Scripting URL normalization and resolution

From time to time most network and / or security engineers will need to normalize the output of a set of URLs to either IP literals or a formatted list of DNS names. This can be particularly useful for feeding intelligence feeds or creating block/allow lists.

There are probably 10,000 other scripts to do this, but this one is mine.

Potential use cases:

Building custom pihole block / allow lists
Building intelligence feeds
Creating ACL lists
Creating feeds for BGP filters
Probably other stuff

Benefits / Features

Works for both IPv4 and IPv6
Simple implementation
Easily extended to provide new output types

Via the github repo:

Simple DNS Resolver Script for URLs

This script is marginally useful for creating files suitable for importing into tools that require one address or URL per line such as pihole

Description

This Python script reads a list of URLs from an input file, extracts the domain names, and resolves their A (IPv4) and AAAA (IPv6) records. The results are printed to the console and saved to an output file.

Prerequisites

Python 3.x

Installation

For simplicity, and because I am a terrible developer, no additional libraries are required as the script uses built-in Python capabilities / modules.

Usage

Run the script with the following options:

python urlresolver.py [-f INPUT_FILE] [-o OUTPUT_FILE]

chmod +x urlresolver.py

and then

./urlresolver.py [-f INPUT_FILE] [-o OUTPUT_FILE]

Options:

-f, --file : Specifies the input file containing URLs (default: url.txt).
-o, --output: Specifies the output file to save resolved addresses (default: resolved_addresses.txt).
-n --normalize: Specifies that the output should be a simple normalization of the URL - i.e. strip the http(s):// and trailing /$.
-r --resolve: Specifies that the domain should be resolved and places as their literal IPv6 and/or legacy IPv4 addresses (default: -n).
-l --iptables: Prints output in linux iptables format (requires -r)
-t --sros: Prints output in Nokia SROS output (requires -r)
-j --junos: Prints output as a JunOS prefix-list (requires -r)
-c --cisco: Specifies the output as a Cisco IOS prefix-list (requires -r)
-x --iosxr: Prints the output as an IOS-XR prefix-set (requires -r)
-z --filter-name: Sets the name of the filter in -c, -x, -t, and -j
-h, --help : Displays the help message.

Examples

python urlresolver.py -f someurls.txt -o someresults.txt

This will read domain names from someurls.txt, resolve their A and AAAA records, and save the results in someresults.txt.

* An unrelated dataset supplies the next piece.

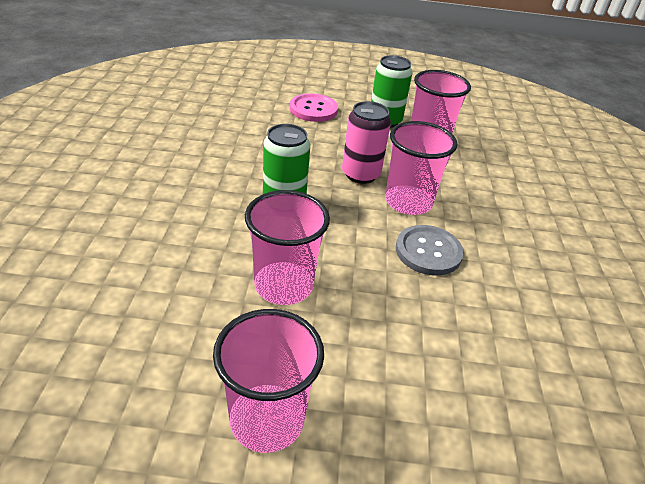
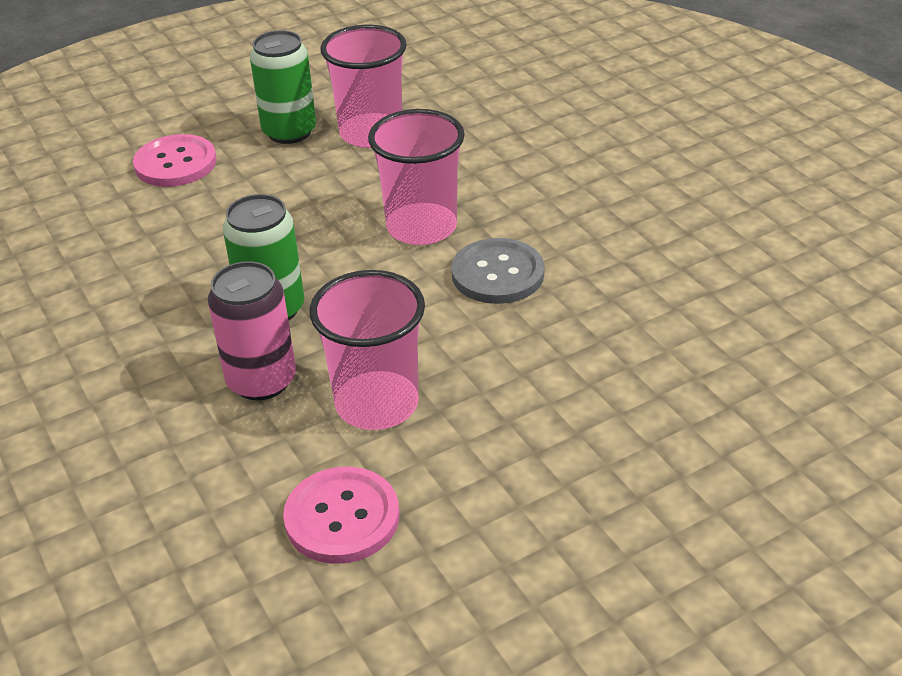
camera: 30 degrees left, 0 degrees up
(195, 340) = (342, 517): none -> pink button
(267, 420) = (499, 539): pink cup -> none
(360, 174) = (331, 222): pink can -> pink can (261, 381)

urlresolver.py -r -j -f someurls.txt -o junos.txt -z someurls

This will read domain names from someurls.txt, resolve their A and AAAA records, and save the results in a junos prefix-list formatted list named junos.txt where the prefix-list name is someurls.

Input File Format

The input file should contain one URL per line, e.g.,

https://example.com
http://sub.domain.com/

Output File Format

The output file will contain resolved IP addresses, with the original URL commented above each entry, e.g.,

# https://example.com
192.0.2.1
3ffe:db8::1
# ----------------------------------------

Or, depending on the -n flag, it will return a list of commented, normalized URLs:

# https://7e14d.v.fwmrm.net
7e14d.v.fwmrm.net
# ----------------------------------------
# 
# ----------------------------------------
# https://a-fds.youborafds01.com
a-fds.youborafds01.com
# ----------------------------------------
#

Notes

If a domain has no A or AAAA records, it will be noted in the console output but omitted from the output file.
The script automatically removes protocol prefixes (e.g., http://, https://) and trailing slashes before resolving domains.
If you’d rather run this as perl, simply chmod +x urlresolver.pl and run ./urlresolver.pl. It should behave mostly the same with the same behavior, flags, and options.

Caveats

The script can’t handle stripping really, really long URLs, so anything egregiously long will need to be cleaned up manually.